Collecting data and then ignoring it

I recently got a Fitbit Surge.  It's a pretty cool little toy.  It has a continuous HR monitor, monitors sleep very well, keeps track of steps taken during the day, and it has GPS for running or hiking.  The GPS function does place quite a strain on the battery, limiting you to about 5 hours of continuous use.

With GPS turned off, the unit goes about 5 days between charges.

There is an iPhone app for the FitBit, but the online user dashboard is much more impressive and useful.

I've had a few minor complaints with the unit, mostly similar to what I'd read online about HR measurements.  In particular, it seems that my resting HR, which is measured overnight, is simply too high.  There are times when my instantaneous HR will be 20 beats lower than my alleged resting HR, so I think there are some algorithm or sensor issues.  But, the HR data does seem to be consistent, and as such, it's useful, even if the magnitude might be incorrect.

So, I'd written previously about feeling somewhat ill and taking it easy and trying to let my body recover.  While I was doing that, my resting HR dropped consistently from 5/22 through 6/9.  In those 18 or so days, my RHR dropped by 13 bpm.  I took that as a good sign that I was doing the right thing and my body was recovering.

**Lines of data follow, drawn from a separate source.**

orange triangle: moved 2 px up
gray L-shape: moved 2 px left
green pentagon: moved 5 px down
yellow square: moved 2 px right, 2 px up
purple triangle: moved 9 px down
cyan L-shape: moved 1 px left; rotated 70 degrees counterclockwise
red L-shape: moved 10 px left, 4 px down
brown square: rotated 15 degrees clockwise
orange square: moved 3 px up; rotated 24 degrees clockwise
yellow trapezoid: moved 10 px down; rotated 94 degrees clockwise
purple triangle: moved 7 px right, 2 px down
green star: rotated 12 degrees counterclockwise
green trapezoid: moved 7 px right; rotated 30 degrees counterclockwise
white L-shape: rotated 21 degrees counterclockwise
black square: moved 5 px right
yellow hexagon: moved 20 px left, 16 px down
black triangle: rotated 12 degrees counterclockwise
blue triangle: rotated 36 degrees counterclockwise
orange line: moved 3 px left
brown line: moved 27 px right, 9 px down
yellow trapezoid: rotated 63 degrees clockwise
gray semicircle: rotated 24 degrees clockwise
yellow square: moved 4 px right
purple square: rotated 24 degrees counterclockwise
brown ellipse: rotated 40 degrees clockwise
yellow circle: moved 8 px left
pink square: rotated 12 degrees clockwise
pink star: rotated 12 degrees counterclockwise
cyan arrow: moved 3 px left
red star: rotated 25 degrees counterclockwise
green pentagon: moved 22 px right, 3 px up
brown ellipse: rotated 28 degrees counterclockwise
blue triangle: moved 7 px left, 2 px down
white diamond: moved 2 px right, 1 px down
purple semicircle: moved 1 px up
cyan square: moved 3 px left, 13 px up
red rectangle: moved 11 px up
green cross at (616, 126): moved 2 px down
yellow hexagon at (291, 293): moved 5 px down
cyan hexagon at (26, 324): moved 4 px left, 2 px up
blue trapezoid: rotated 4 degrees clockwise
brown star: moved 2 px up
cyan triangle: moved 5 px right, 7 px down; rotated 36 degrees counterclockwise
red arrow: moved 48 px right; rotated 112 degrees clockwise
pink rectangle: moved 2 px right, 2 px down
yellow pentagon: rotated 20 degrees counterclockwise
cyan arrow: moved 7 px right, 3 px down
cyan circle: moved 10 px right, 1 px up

Then, on 6/10, my RHR went up, by a single beat compared to the day before.  I didn't pay much attention to that one blip.  Over the course of last week, I did CrossFit on Monday and Tuesday.  I felt good on Monday and squatted heavier than I'd squatted recently.  Tuesday wasn't too hard, but by Wednesday, I was sore.  On Wednesday, I did a hilly hour-long walk, but skipped CrossFit.  Thursday and Friday, I was back at CrossFit and I worked hard on Thursday.  Saturday, my wife and I went for a run.  Sunday, I did a hilly hike at Sugarbush, spending a lot of time bushwhacking, looking for a ski one of my students lost off-trail last winter.  I was out for 2+ hours.  Sunday night, I was exhausted.  My appetite was gone again.  I felt terrible.

I wasn't really paying attention to my FitBit dashboard.  Monday, I noticed that my resting HR had increased by 1 or 2 bpm every day for six straight days.  I had this data and I simply ignored it.  And, I trained harder than my body was ready for me to train.  A clear data line showed that my body was getting tired and I was pushing the training anyway.

Monday, I took a rest day.  My resting HR dropped that night.  Tuesday, I did CF, but with light weights and fairly easy overall.  My resting HR dropped again that night.  Wednesday, I did CF again, but again, I took it easy.  My wife and I were the last 2 people to finish the workout on Wednesday.  My resting HR dropped again overnight.

I have spent so much time since I got the FitBit, looking at the dashboard, and focusing on how many steps I took each day, and how much sleep I got each night.  I completely forgot to pay attention to another important piece of data.  By doing that, I basically set back my recovery from my recent fatigue by a couple weeks.  I feel like an idiot - having good data and ignoring it.

My resting HR last night was the same as it was 14 days ago.  It was 5 beats higher than the lowest number the FitBit has recorded.  I'm not going to consider a single hard workout until I've gotten down to that lower number.  And, if the RHR increases, I'm going to take a rest day.

What's the use of having the information if I'm not going to use it?